Recognition of the neutral vowel is an operator in which the initial consonant reliability vector G and the neutral vowel reliability vector F are defined by the following equation. Connected by Run based on

Here, Ny is a method of improving the phoneme-based character recognizer, characterized in that the number of recognizable neutral vowels.

The method of claim 4, wherein

In the phoneme recognition step,

If the character image includes the finality, the recognition of the neutral vowels is performed in the recognition reliability vector G of the initial consonant and the recognition reliability vector H of the final consonant represented by Equation 4 below.
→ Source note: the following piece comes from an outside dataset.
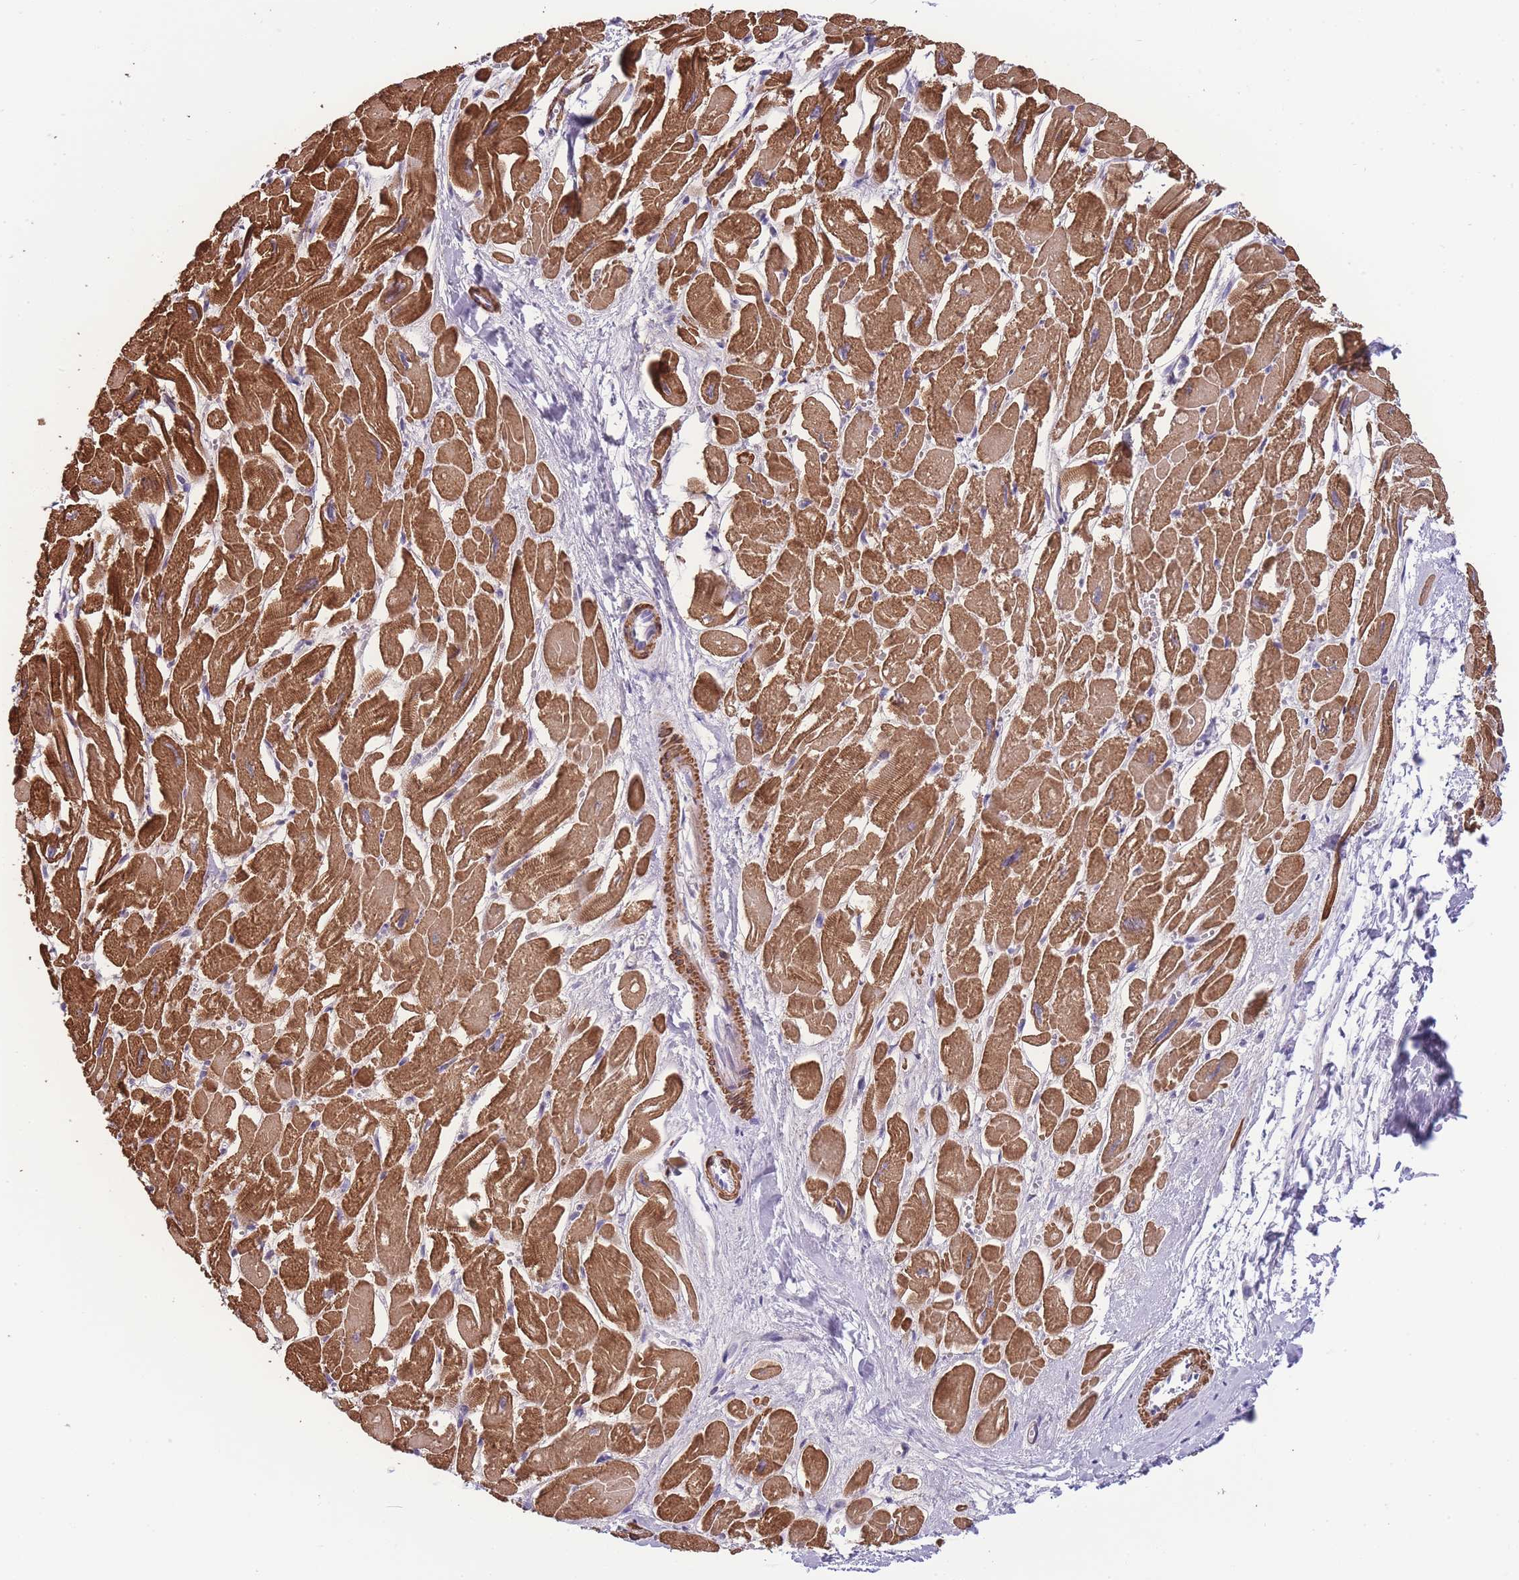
{"staining": {"intensity": "strong", "quantity": ">75%", "location": "cytoplasmic/membranous"}, "tissue": "heart muscle", "cell_type": "Cardiomyocytes", "image_type": "normal", "snomed": [{"axis": "morphology", "description": "Normal tissue, NOS"}, {"axis": "topography", "description": "Heart"}], "caption": "Protein expression analysis of benign human heart muscle reveals strong cytoplasmic/membranous expression in approximately >75% of cardiomyocytes.", "gene": "FAM124A", "patient": {"sex": "male", "age": 54}}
Based on

Equation 4

Method for improving the phoneme-based character recognizer, characterized in that executed.

The method of claim 6,

The recognition of the neutral vowel is a vector in which the consonant reliability vector G, the neutral vowel reliability vector F, and the final consonant reliability vector H are connected. Characteristic-based character recognizer performance improvement method, characterized in that executed on the basis of.

A recording medium on which a program that implements the method of any one of claims 1 to 7 is recorded.